On imagine le poids d’une telle mesure sur les plus malades et les plus modestes d’entre nous. Le droit à la santé pour tous, déjà malmené par les régressions précédentes, serait ici gravement remis en cause. Le gouvernement compte sur les
complémentaires santé pour assurer le remboursement de ce forfait, mais outre que 10 % environ des français ne possèdent pas de complémentaire, ces nouveaux transferts auront un effet sur les cotisations .

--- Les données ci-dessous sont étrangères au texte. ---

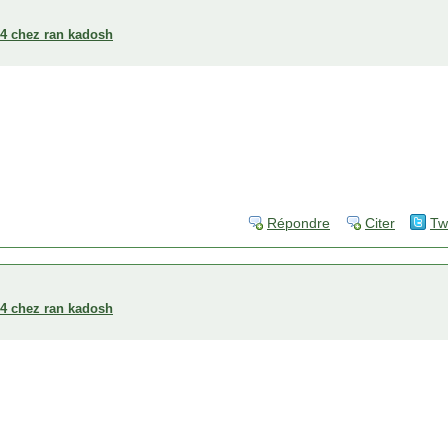
004 chez ran kadosh
Répondre
Citer
Tw
004 chez ran kadosh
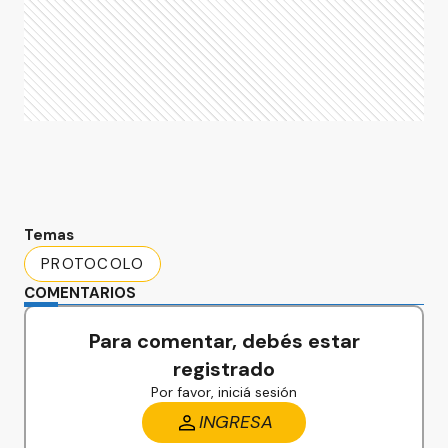
Temas
PROTOCOLO
COMENTARIOS
Para comentar, debés estar
registrado
Por favor, iniciá sesión
INGRESA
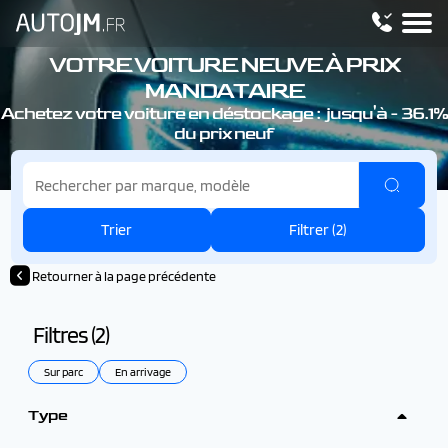
VOTRE VOITURE NEUVE À PRIX
MANDATAIRE
Achetez votre voiture en déstockage : jusqu'à - 36.1%
du prix neuf
Trier
Filtrer (
2
)
Retourner à la page précédente
Filtres (
2
)
Sur parc
En arrivage
Type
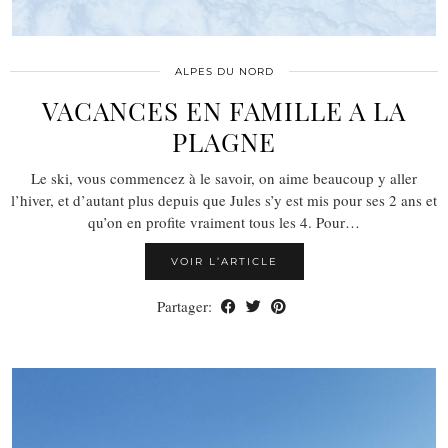
ALPES DU NORD
VACANCES EN FAMILLE A LA
PLAGNE
Le ski, vous commencez à le savoir, on aime beaucoup y aller
l’hiver, et d’autant plus depuis que Jules s’y est mis pour ses 2 ans et
qu’on en profite vraiment tous les 4. Pour…
VOIR L’ARTICLE
Partager:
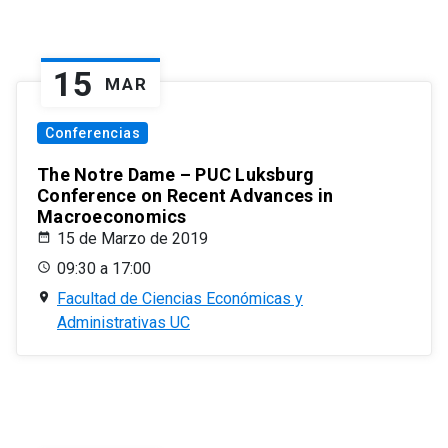
15
MAR
Conferencias
The Notre Dame – PUC Luksburg
Conference on Recent Advances in
Macroeconomics
15 de Marzo de 2019
09:30 a 17:00
Facultad de Ciencias Económicas y
Administrativas UC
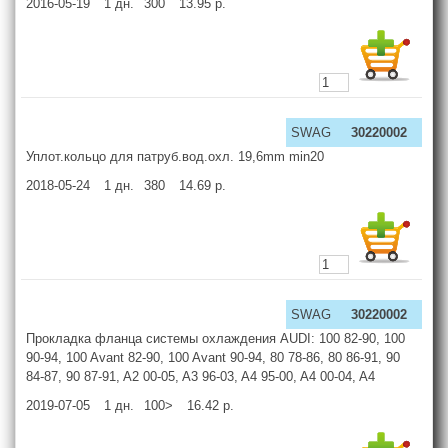
2016-05-19
1
дн.
300
13.95
р.
SWAG
30220002
Уплот.кольцо для патруб.вод.охл. 19,6mm min20
2018-05-24
1
дн.
380
14.69
р.
SWAG
30220002
Прокладка фланца системы охлаждения AUDI: 100 82-90, 100
90-94, 100 Avant 82-90, 100 Avant 90-94, 80 78-86, 80 86-91, 90
84-87, 90 87-91, A2 00-05, A3 96-03, A4 95-00, A4 00-04, A4
2019-07-05
1
дн.
100>
16.42
р.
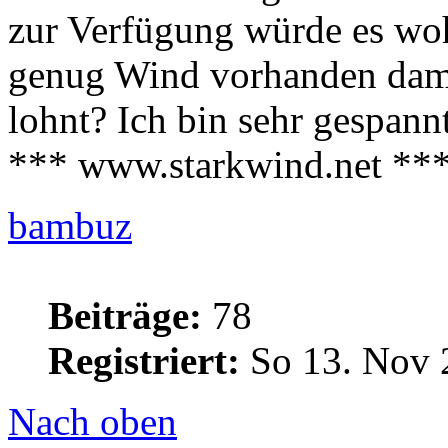
zur Verfügung würde es wohl
genug Wind vorhanden dami
lohnt? Ich bin sehr gespannt
*** www.starkwind.net **
bambuz
Beiträge:
78
Registriert:
So 13. Nov 
Nach oben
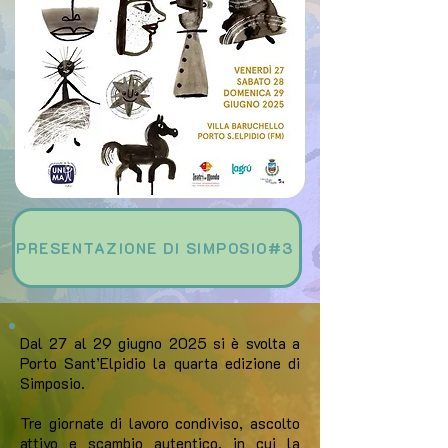
PRESENTAZIONE DI SIMPOSIO#3
Dal 27 al 29 giugno 2025 si è svolta a
Porto Sant’Elpidio la quarta edizione di
Simposio.
Tre giornate di lavoro condiviso, ascolto
attivo e scambio autentico, in cui la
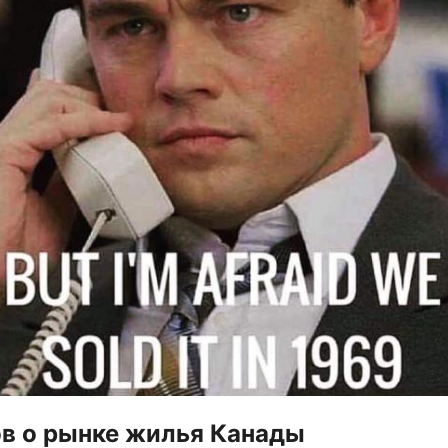
в о рынке жилья Канады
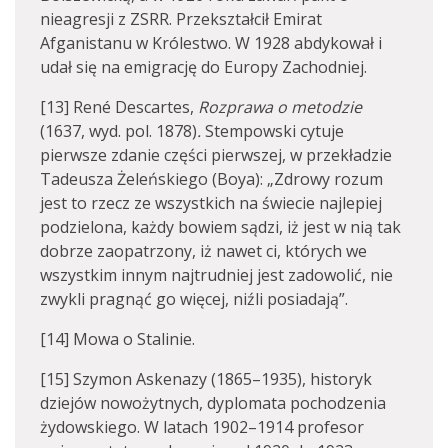
nieagresji z ZSRR. Przekształcił Emirat
Afganistanu w Królestwo. W 1928 abdykował i
udał się na emigrację do Europy Zachodniej.
[13] René Descartes,
Rozprawa o metodzie
(1637, wyd. pol. 1878)
.
Stempowski cytuje
pierwsze zdanie części pierwszej, w przekładzie
Tadeusza Żeleńskiego (Boya): „Zdrowy rozum
jest to rzecz ze wszystkich na świecie najlepiej
podzielona, każdy bowiem sądzi, iż jest w nią tak
dobrze zaopatrzony, iż nawet ci, których we
wszystkim innym najtrudniej jest zadowolić, nie
zwykli pragnąć go więcej, niźli posiadają”.
[14] Mowa o Stalinie.
[15] Szymon Askenazy (1865–1935), historyk
dziejów nowożytnych, dyplomata pochodzenia
żydowskiego. W latach 1902–1914 profesor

La FSU exige le retrait d’une telle proposition, qui enclenche de nouvelles régressions du régime obligatoire. Elle attend la mise en oeuvre d’une politique de santé ambitieuse, qui se préoccupe davantage des conditions de
vie et de travail, intègre la prévention comme un aspect fondamental du système de santé, et favorise une meilleure coordination des professionnels de santé, ce que ne permet pas le parcours de soins aujourd’hui. Elle rappelle que les déficits sont liés à la fois à une organisation du système qui continue à favoriser la médecine à l’acte, encourage la liberté tarifaire, et autorise des augmentations d’honoraires qui grèvent le budget de la sécu, sans que le
système en soit amélioré. Elle rappelle que ce sont les emplois et les salaires qui font les recettes de la sécurité sociale et que le gouvernement, par les politiques qu’il met en œuvre, est donc en grande partie responsable du creusement des déficits. La FSU estime que de nouvelles modalités de financement doivent être discutées, prenant en compte la valeur ajoutée des entreprises.

La FSU appelle l’ensemble du mouvement syndical à réagir dans l’unité à cette nouvelle attaque, et dans un premier temps, les salariés à être massivement dans l’action le 4 octobre.